The system, which works locally on a smartphone or other portable device, comprises two kinds of neural networks: a recurrent neural network (RNN), which uses its internal state, or memory, to process inputs, and a convolutional neural network, a neural network that mimics the connectivity pattern between neurons in the human brain. On average, it’s 95 percent capable of recognizing words and phrases, Lott said.
“It learns from patterns [and] from your use of the device,” he said. “It can personalize its behavior to you.”
Most voice recognition systems today do most of their processing in the cloud, Lott explained.
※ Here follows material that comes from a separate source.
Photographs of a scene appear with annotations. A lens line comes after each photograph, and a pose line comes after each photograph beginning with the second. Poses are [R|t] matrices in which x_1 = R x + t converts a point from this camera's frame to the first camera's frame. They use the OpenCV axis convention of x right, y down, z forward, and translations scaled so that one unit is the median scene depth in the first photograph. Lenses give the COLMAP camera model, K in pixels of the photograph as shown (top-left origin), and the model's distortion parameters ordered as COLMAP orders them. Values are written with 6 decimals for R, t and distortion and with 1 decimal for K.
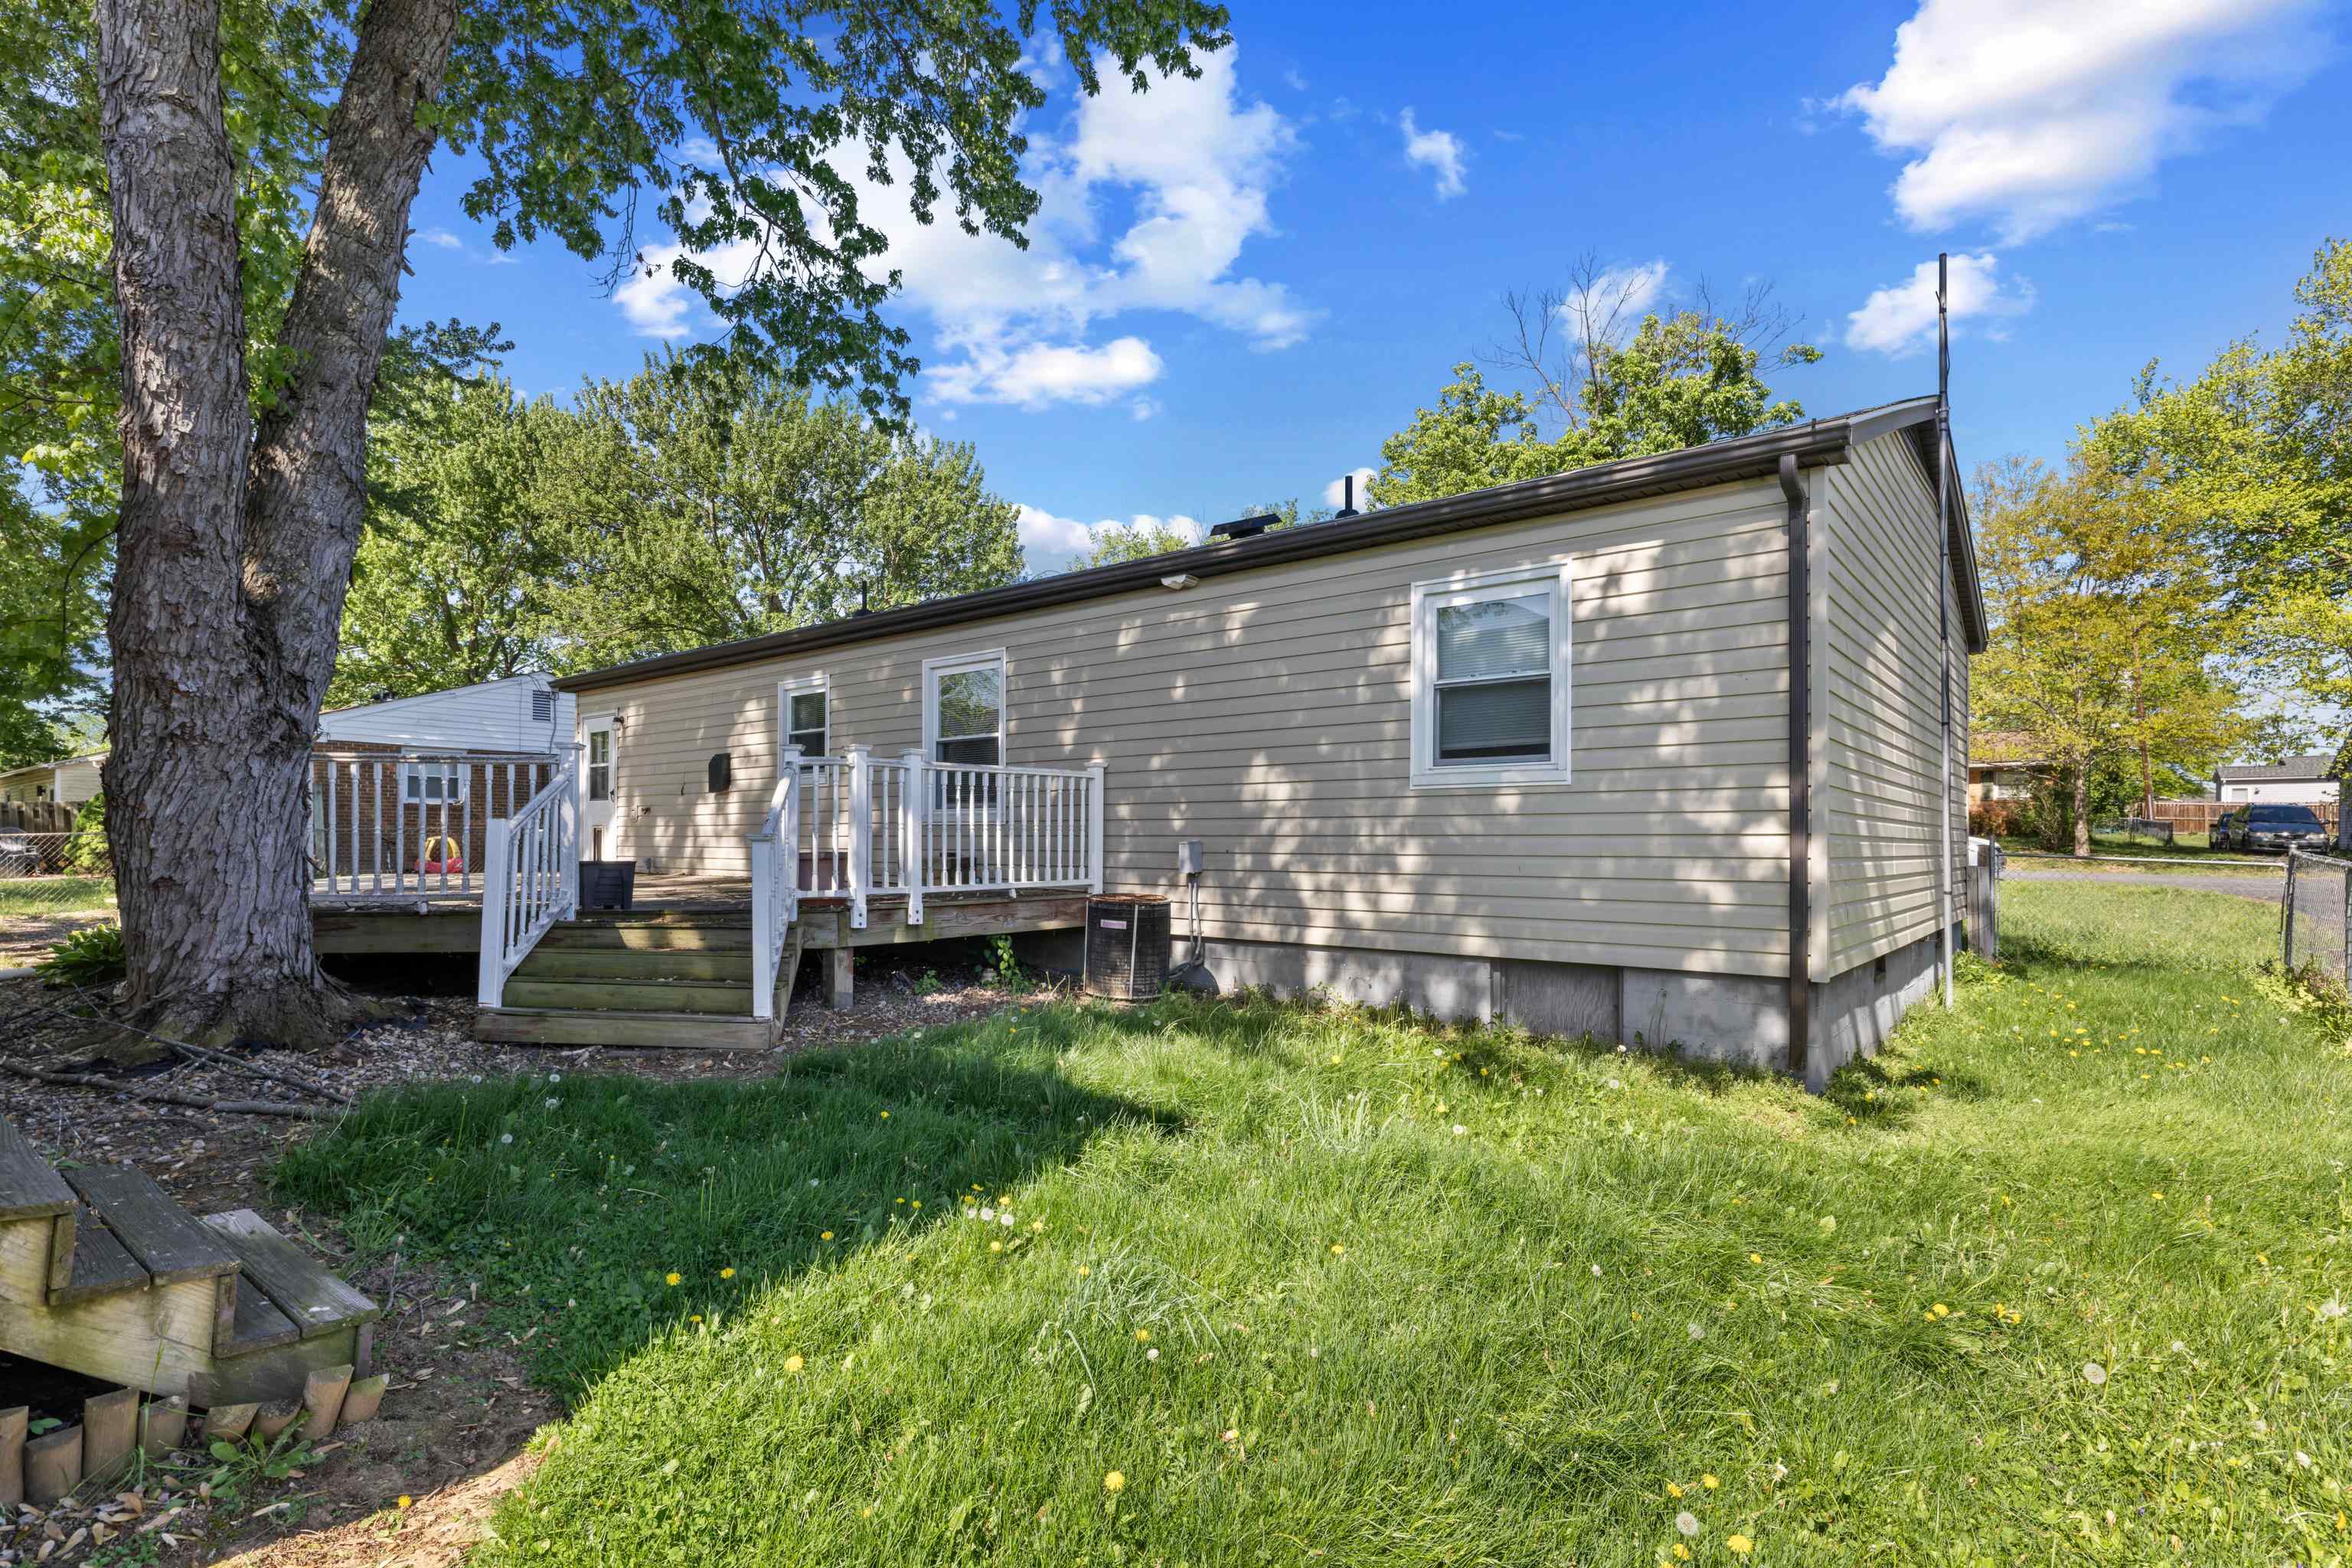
lens RADIAL K [[1140.8, 0, 1238.5], [0, 1140.8, 822.1], [0, 0, 1]] dist [0.017354, 0.000045]
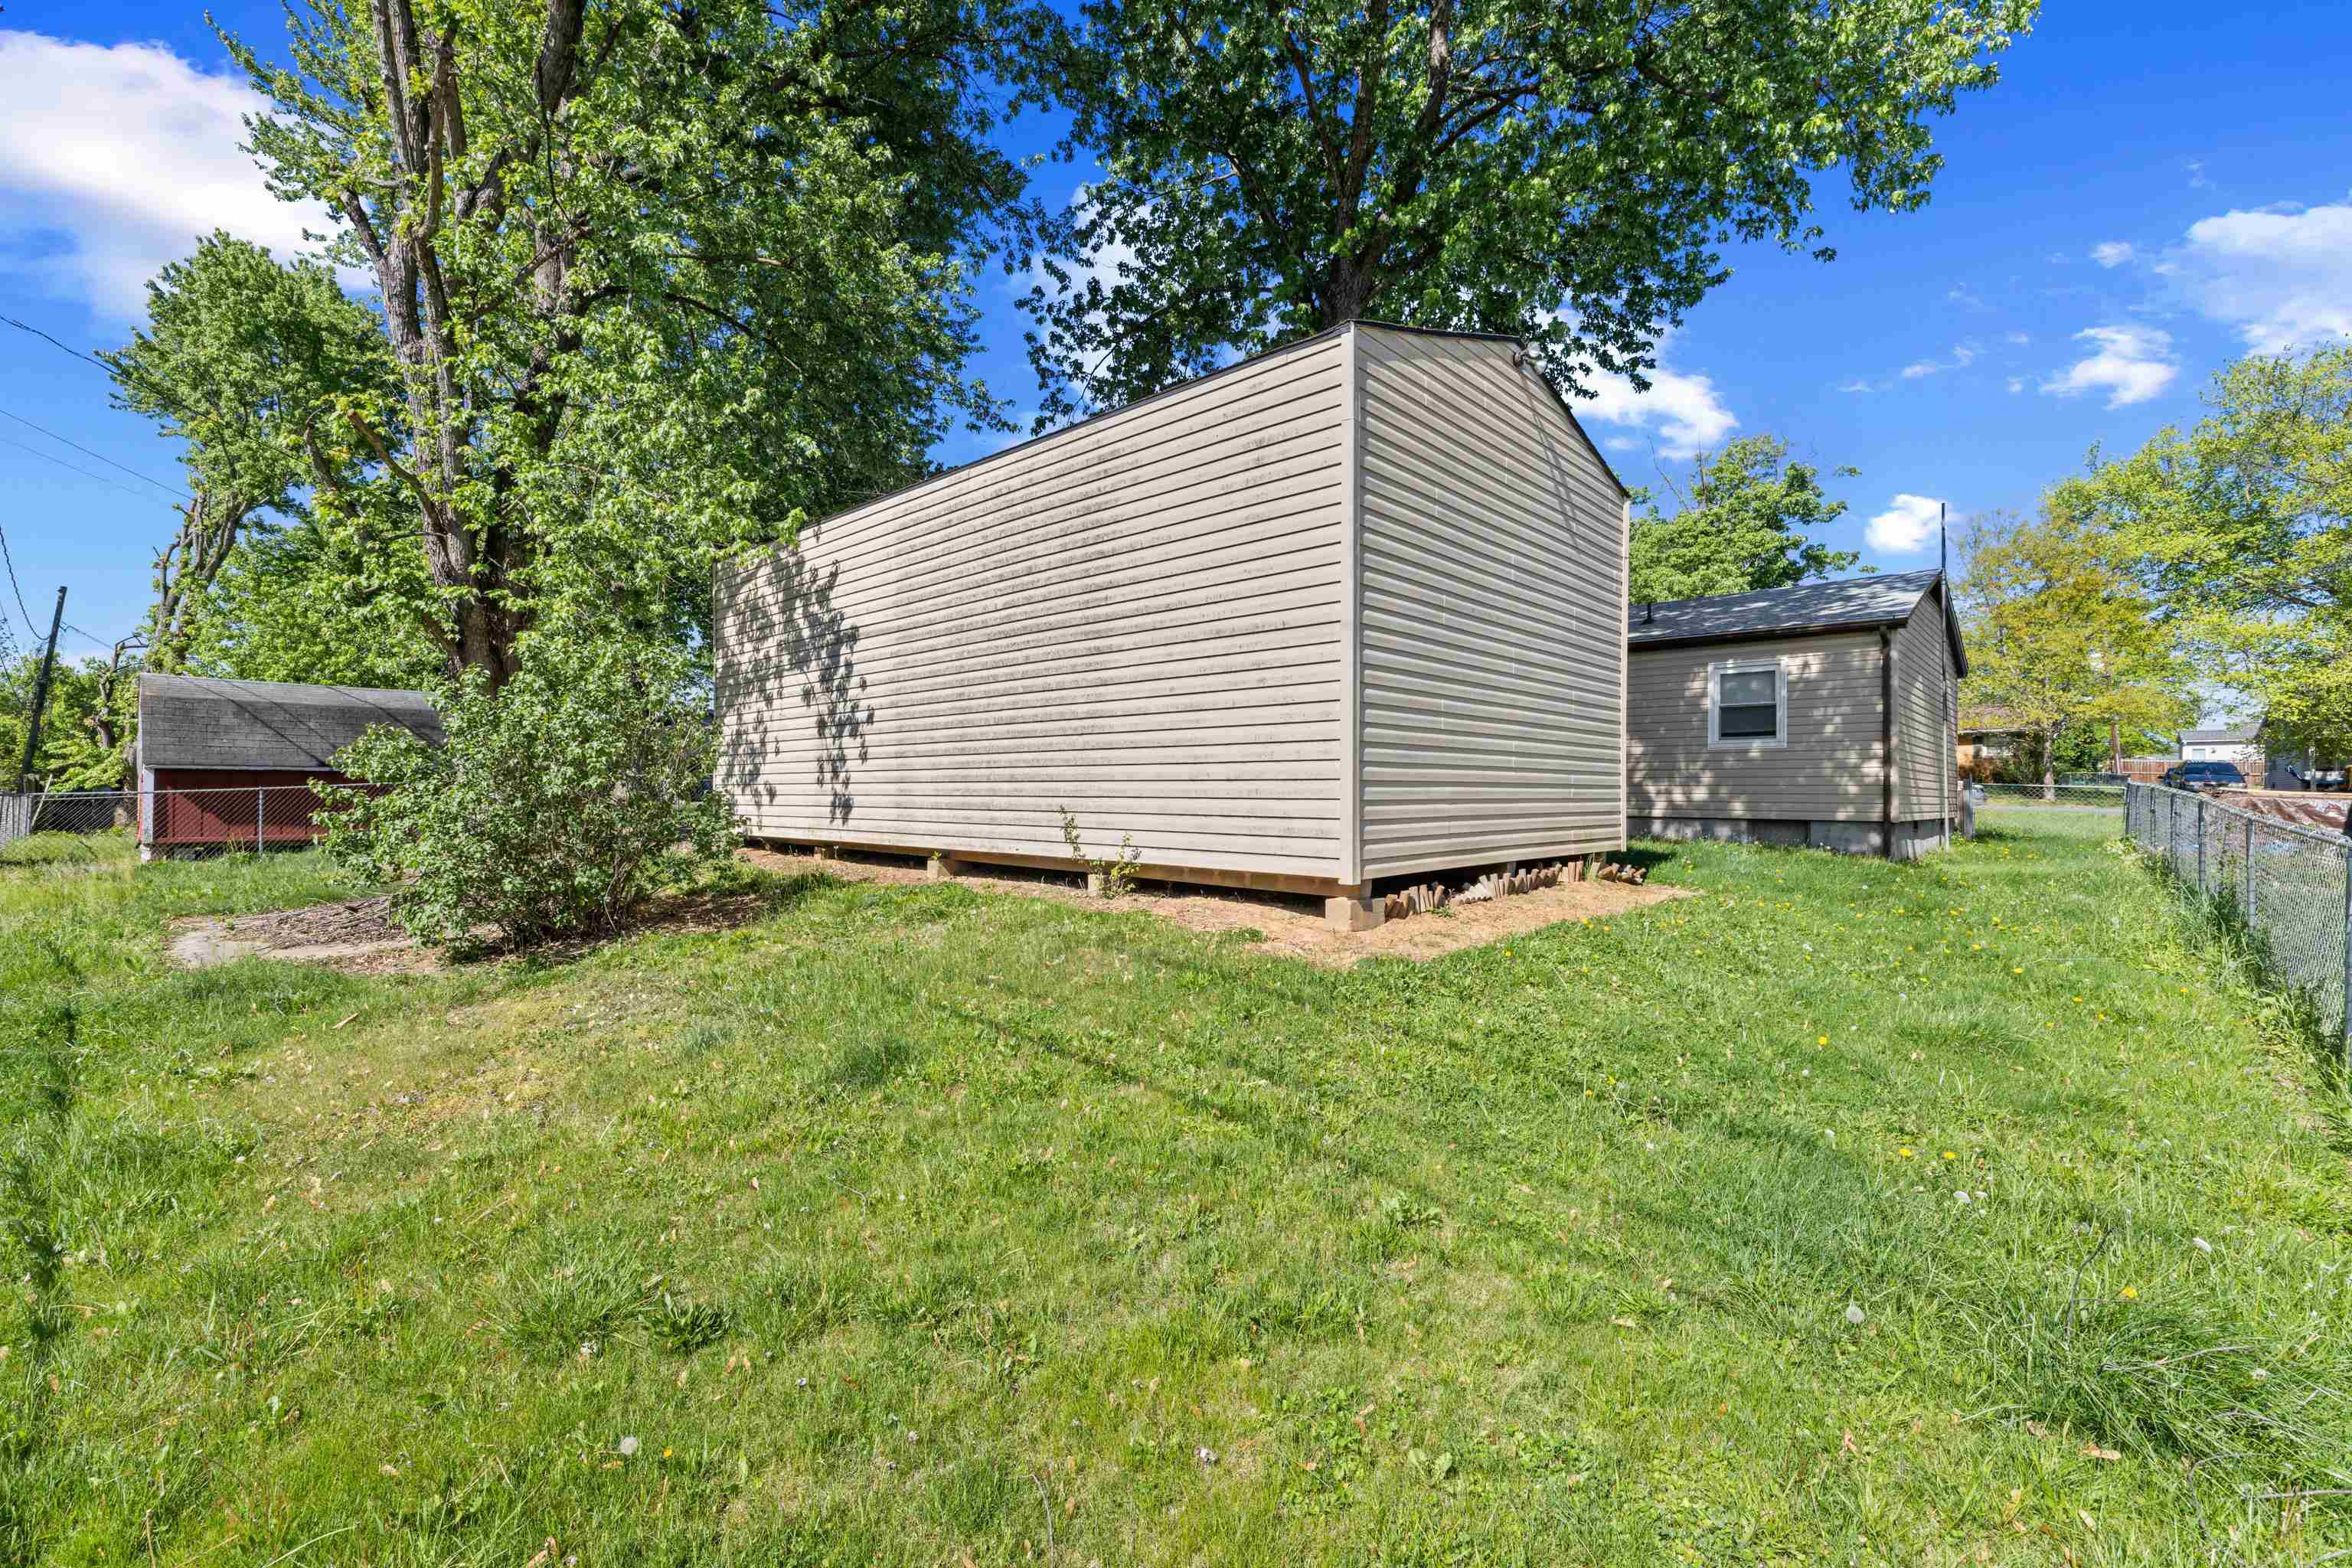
lens RADIAL K [[992.9, 0, 1192.9], [0, 992.9, 774.2], [0, 0, 1]] dist [0.000838, 0.000308]
pose [[0.995403, 0.002787, -0.095729, -0.627748], [-0.003093, 0.999991, -0.003050, 0.029555], [0.095720, 0.003332, 0.995403, -1.018125]]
The microphones and chips in phones, smart home speakers like Google Home and Amazon’s Echo speakers, and Windows computers with Microsoft’s Cortana assistant enabled listen for “hot words” like “OK Google” and “Hey Cortana,” which prime the system for the string of voice commands to come. But they don’t analyze those commands — they relegate the grunt work to powerful remote servers running complex machine learning algorithms.
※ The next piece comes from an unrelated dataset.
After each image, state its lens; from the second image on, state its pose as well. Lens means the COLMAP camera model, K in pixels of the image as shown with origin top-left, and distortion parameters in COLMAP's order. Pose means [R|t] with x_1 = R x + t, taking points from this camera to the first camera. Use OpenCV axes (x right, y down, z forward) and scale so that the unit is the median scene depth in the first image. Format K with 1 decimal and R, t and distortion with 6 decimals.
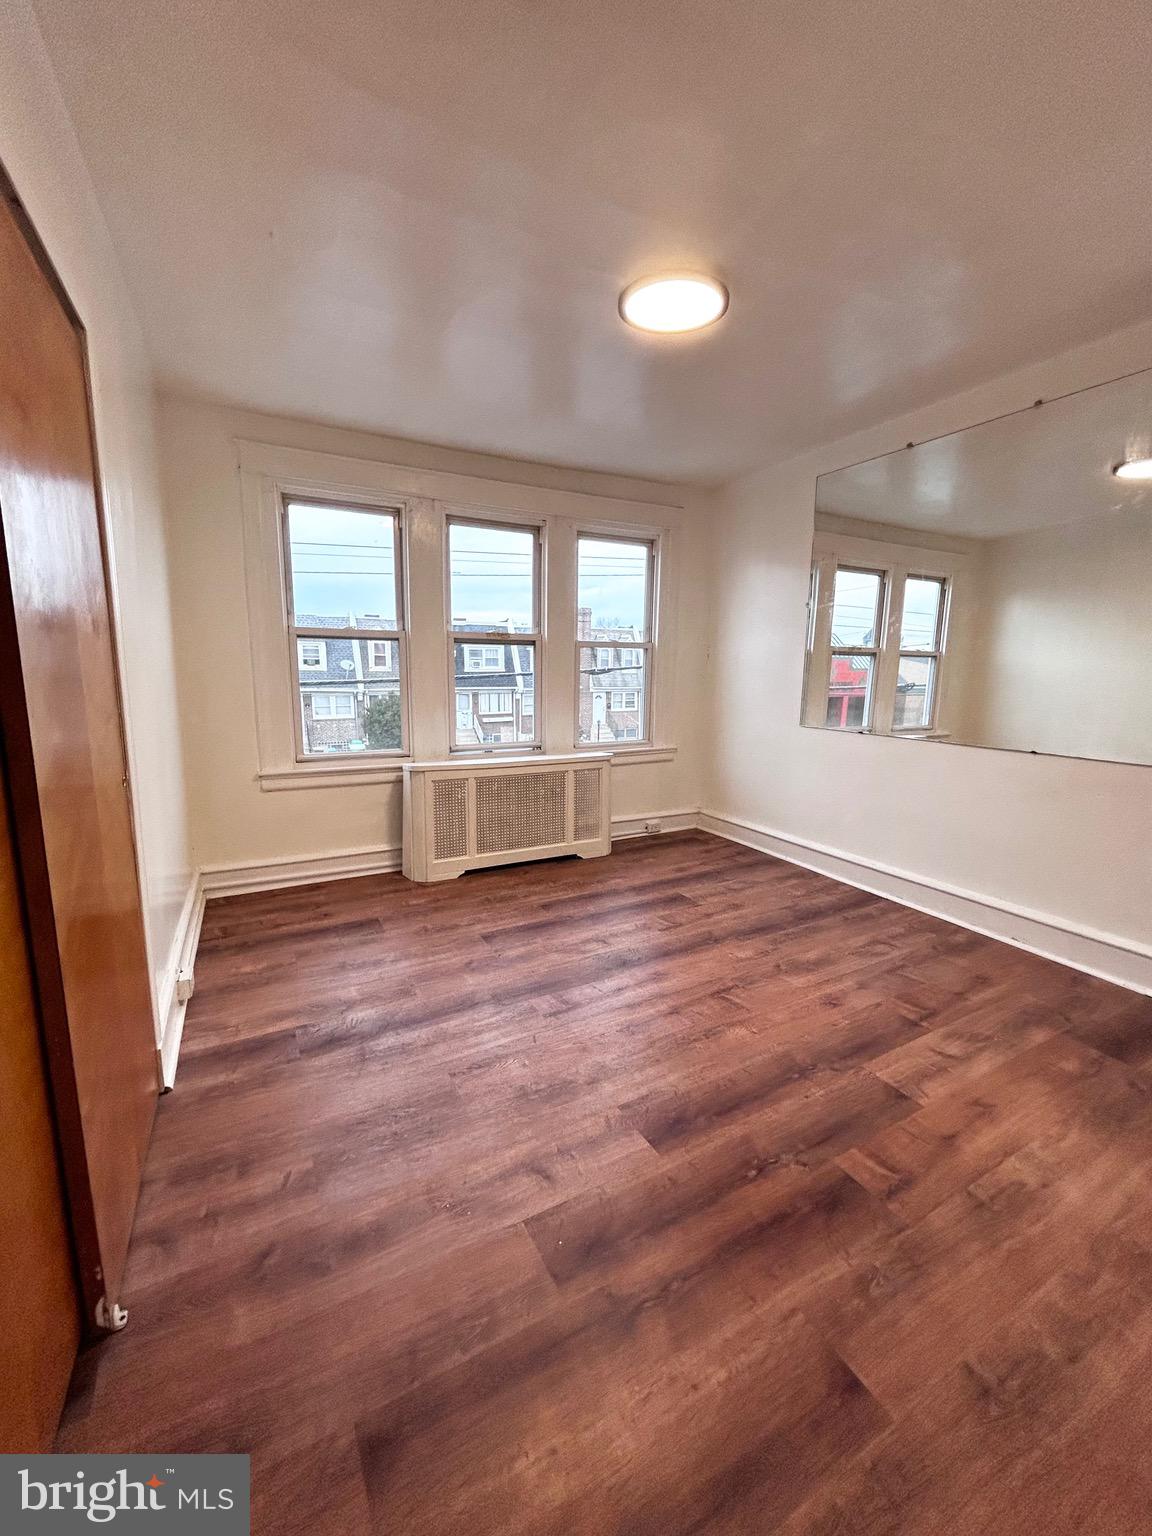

For some users, surrendering their voice data to the cloud raises privacy concerns. Both Amazon’s Alexa assistant and Google Assistant record snippets before sending them off for analysis, and they retain those voice snippets until users choose to delete them. Both companies say they use audio recordings to improve their services and provide more personalized responses.
But in some cases, the recordings don’t remain private. In 2016, detectives in Arizona investigating a murder sought access to voice data from an Amazon Echo speaker, which was ultimately shared, with the permission of the defendant.
On-device voice processing has benefits in addition to privacy, Lott said. Because it doesn’t have to offload data to the cloud, it responds instantly to commands, and because it doesn’t require an internet connection, it’s much more reliable.
“There’s a push to do the whole end-to-end system in some neural net fashion,” he said. “It’s something that’s going to make interacting with devices more natural.”
Lott has a point. In 2016, Google created an offline speech recognition system that was 7 times faster than its online system at the time. The model, which was trained on roughly 2,000 hours of voice data, was 20.3 megabytes in size and achieved 86.5 percent accuracy running on a smartphone.
Of course, on-device voice recognition has its own set of limitations. Algorithms designed to work offline can’t connect to the internet to search for answers to questions, and they miss out on the improvements made possible in cloud-based systems with larger, more diverse datasets.
But Lott thinks Qualcomm’s solution is the way forward. “A lot of things are happening on the cloud, but we think it should be happening directly on the device.”